• WORK REQUEST: Down to the last line, repeat the entries exactly.

(DATASET EXCERPTS Opens)

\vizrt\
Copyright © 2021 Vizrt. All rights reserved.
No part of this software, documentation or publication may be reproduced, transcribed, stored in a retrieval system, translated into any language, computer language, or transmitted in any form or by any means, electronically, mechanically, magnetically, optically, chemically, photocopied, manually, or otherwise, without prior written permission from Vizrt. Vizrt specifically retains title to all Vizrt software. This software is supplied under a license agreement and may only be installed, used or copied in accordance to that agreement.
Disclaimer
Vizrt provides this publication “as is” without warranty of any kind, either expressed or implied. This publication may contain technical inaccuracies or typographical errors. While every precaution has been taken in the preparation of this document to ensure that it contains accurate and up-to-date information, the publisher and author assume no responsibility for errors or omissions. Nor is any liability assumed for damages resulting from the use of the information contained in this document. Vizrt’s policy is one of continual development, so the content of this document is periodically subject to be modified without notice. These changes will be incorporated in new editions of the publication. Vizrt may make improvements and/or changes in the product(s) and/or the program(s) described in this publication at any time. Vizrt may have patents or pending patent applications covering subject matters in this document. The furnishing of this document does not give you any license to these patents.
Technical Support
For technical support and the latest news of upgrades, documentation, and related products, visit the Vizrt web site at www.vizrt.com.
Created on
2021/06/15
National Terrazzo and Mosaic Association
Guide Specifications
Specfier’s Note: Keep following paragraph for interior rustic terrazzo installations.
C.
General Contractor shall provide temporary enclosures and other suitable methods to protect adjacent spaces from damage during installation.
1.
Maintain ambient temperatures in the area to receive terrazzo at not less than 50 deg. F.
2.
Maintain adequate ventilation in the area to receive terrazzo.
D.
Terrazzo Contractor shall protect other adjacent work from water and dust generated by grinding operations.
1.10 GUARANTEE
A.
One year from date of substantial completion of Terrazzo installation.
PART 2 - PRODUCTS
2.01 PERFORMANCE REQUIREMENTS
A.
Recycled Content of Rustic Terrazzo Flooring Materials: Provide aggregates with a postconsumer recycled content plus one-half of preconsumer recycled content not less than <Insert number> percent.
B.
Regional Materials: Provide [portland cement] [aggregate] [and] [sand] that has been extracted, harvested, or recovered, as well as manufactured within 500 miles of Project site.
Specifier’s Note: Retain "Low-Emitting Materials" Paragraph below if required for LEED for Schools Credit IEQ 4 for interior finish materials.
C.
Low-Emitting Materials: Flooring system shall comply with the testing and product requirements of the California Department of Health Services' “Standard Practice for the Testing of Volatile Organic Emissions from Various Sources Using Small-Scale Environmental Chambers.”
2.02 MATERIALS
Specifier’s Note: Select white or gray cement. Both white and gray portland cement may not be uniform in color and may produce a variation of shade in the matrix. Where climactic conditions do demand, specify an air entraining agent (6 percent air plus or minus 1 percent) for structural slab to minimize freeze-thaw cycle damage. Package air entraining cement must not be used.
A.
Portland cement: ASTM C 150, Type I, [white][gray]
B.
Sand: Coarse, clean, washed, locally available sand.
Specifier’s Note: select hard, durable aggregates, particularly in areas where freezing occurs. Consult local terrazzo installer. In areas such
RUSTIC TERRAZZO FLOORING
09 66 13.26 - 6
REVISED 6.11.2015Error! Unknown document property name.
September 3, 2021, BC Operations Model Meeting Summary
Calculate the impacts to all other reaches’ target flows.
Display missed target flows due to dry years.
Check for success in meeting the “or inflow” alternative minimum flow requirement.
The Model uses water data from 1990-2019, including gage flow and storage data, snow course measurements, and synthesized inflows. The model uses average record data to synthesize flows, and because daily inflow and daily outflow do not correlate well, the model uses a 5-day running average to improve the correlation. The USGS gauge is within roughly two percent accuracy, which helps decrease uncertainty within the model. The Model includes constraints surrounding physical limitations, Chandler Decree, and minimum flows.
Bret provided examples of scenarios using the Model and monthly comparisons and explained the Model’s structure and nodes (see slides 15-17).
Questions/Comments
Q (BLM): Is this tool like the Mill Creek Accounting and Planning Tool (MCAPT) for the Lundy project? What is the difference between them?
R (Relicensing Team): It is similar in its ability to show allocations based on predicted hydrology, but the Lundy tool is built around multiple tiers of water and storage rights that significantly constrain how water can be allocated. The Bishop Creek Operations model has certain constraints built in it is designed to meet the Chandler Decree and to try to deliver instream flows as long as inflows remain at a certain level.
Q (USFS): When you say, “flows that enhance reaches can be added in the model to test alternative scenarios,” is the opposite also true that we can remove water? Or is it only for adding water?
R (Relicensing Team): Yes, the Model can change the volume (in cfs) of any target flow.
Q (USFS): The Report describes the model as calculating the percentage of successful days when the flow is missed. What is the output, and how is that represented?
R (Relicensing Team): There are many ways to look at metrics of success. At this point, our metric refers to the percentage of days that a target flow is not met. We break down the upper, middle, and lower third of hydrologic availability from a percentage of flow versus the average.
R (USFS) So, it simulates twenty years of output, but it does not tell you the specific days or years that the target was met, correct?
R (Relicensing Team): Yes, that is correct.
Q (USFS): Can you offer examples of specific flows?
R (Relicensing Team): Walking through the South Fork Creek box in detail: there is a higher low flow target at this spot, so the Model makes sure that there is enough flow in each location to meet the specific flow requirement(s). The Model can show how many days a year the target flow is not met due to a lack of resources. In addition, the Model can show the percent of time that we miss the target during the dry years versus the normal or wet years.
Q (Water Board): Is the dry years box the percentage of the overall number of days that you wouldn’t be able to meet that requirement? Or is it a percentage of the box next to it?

(DATASET EXCERPTS Closes)

• RESULT OF THIS EXERCISE:
\vizrt\
Copyright © 2021 Vizrt. All rights reserved.
No part of this software, documentation or publication may be reproduced, transcribed, stored in a retrieval system, translated into any language, computer language, or transmitted in any form or by any means, electronically, mechanically, magnetically, optically, chemically, photocopied, manually, or otherwise, without prior written permission from Vizrt. Vizrt specifically retains title to all Vizrt software. This software is supplied under a license agreement and may only be installed, used or copied in accordance to that agreement.
Disclaimer
Vizrt provides this publication “as is” without warranty of any kind, either expressed or implied. This publication may contain technical inaccuracies or typographical errors. While every precaution has been taken in the preparation of this document to ensure that it contains accurate and up-to-date information, the publisher and author assume no responsibility for errors or omissions. Nor is any liability assumed for damages resulting from the use of the information contained in this document. Vizrt’s policy is one of continual development, so the content of this document is periodically subject to be modified without notice. These changes will be incorporated in new editions of the publication. Vizrt may make improvements and/or changes in the product(s) and/or the program(s) described in this publication at any time. Vizrt may have patents or pending patent applications covering subject matters in this document. The furnishing of this document does not give you any license to these patents.
Technical Support
For technical support and the latest news of upgrades, documentation, and related products, visit the Vizrt web site at www.vizrt.com.
Created on
2021/06/15
National Terrazzo and Mosaic Association
Guide Specifications
Specfier’s Note: Keep following paragraph for interior rustic terrazzo installations.
C.
General Contractor shall provide temporary enclosures and other suitable methods to protect adjacent spaces from damage during installation.
1.
Maintain ambient temperatures in the area to receive terrazzo at not less than 50 deg. F.
2.
Maintain adequate ventilation in the area to receive terrazzo.
D.
Terrazzo Contractor shall protect other adjacent work from water and dust generated by grinding operations.
1.10 GUARANTEE
A.
One year from date of substantial completion of Terrazzo installation.
PART 2 - PRODUCTS
2.01 PERFORMANCE REQUIREMENTS
A.
Recycled Content of Rustic Terrazzo Flooring Materials: Provide aggregates with a postconsumer recycled content plus one-half of preconsumer recycled content not less than <Insert number> percent.
B.
Regional Materials: Provide [portland cement] [aggregate] [and] [sand] that has been extracted, harvested, or recovered, as well as manufactured within 500 miles of Project site.
Specifier’s Note: Retain "Low-Emitting Materials" Paragraph below if required for LEED for Schools Credit IEQ 4 for interior finish materials.
C.
Low-Emitting Materials: Flooring system shall comply with the testing and product requirements of the California Department of Health Services' “Standard Practice for the Testing of Volatile Organic Emissions from Various Sources Using Small-Scale Environmental Chambers.”
2.02 MATERIALS
Specifier’s Note: Select white or gray cement. Both white and gray portland cement may not be uniform in color and may produce a variation of shade in the matrix. Where climactic conditions do demand, specify an air entraining agent (6 percent air plus or minus 1 percent) for structural slab to minimize freeze-thaw cycle damage. Package air entraining cement must not be used.
A.
Portland cement: ASTM C 150, Type I, [white][gray]
B.
Sand: Coarse, clean, washed, locally available sand.
Specifier’s Note: select hard, durable aggregates, particularly in areas where freezing occurs. Consult local terrazzo installer. In areas such
RUSTIC TERRAZZO FLOORING
09 66 13.26 - 6
REVISED 6.11.2015Error! Unknown document property name.
September 3, 2021, BC Operations Model Meeting Summary
Calculate the impacts to all other reaches’ target flows.
Display missed target flows due to dry years.
Check for success in meeting the “or inflow” alternative minimum flow requirement.
The Model uses water data from 1990-2019, including gage flow and storage data, snow course measurements, and synthesized inflows. The model uses average record data to synthesize flows, and because daily inflow and daily outflow do not correlate well, the model uses a 5-day running average to improve the correlation. The USGS gauge is within roughly two percent accuracy, which helps decrease uncertainty within the model. The Model includes constraints surrounding physical limitations, Chandler Decree, and minimum flows.
Bret provided examples of scenarios using the Model and monthly comparisons and explained the Model’s structure and nodes (see slides 15-17).
Questions/Comments
Q (BLM): Is this tool like the Mill Creek Accounting and Planning Tool (MCAPT) for the Lundy project? What is the difference between them?
R (Relicensing Team): It is similar in its ability to show allocations based on predicted hydrology, but the Lundy tool is built around multiple tiers of water and storage rights that significantly constrain how water can be allocated. The Bishop Creek Operations model has certain constraints built in it is designed to meet the Chandler Decree and to try to deliver instream flows as long as inflows remain at a certain level.
Q (USFS): When you say, “flows that enhance reaches can be added in the model to test alternative scenarios,” is the opposite also true that we can remove water? Or is it only for adding water?
R (Relicensing Team): Yes, the Model can change the volume (in cfs) of any target flow.
Q (USFS): The Report describes the model as calculating the percentage of successful days when the flow is missed. What is the output, and how is that represented?
R (Relicensing Team): There are many ways to look at metrics of success. At this point, our metric refers to the percentage of days that a target flow is not met. We break down the upper, middle, and lower third of hydrologic availability from a percentage of flow versus the average.
R (USFS) So, it simulates twenty years of output, but it does not tell you the specific days or years that the target was met, correct?
R (Relicensing Team): Yes, that is correct.
Q (USFS): Can you offer examples of specific flows?
R (Relicensing Team): Walking through the South Fork Creek box in detail: there is a higher low flow target at this spot, so the Model makes sure that there is enough flow in each location to meet the specific flow requirement(s). The Model can show how many days a year the target flow is not met due to a lack of resources. In addition, the Model can show the percent of time that we miss the target during the dry years versus the normal or wet years.
Q (Water Board): Is the dry years box the percentage of the overall number of days that you wouldn’t be able to meet that requirement? Or is it a percentage of the box next to it?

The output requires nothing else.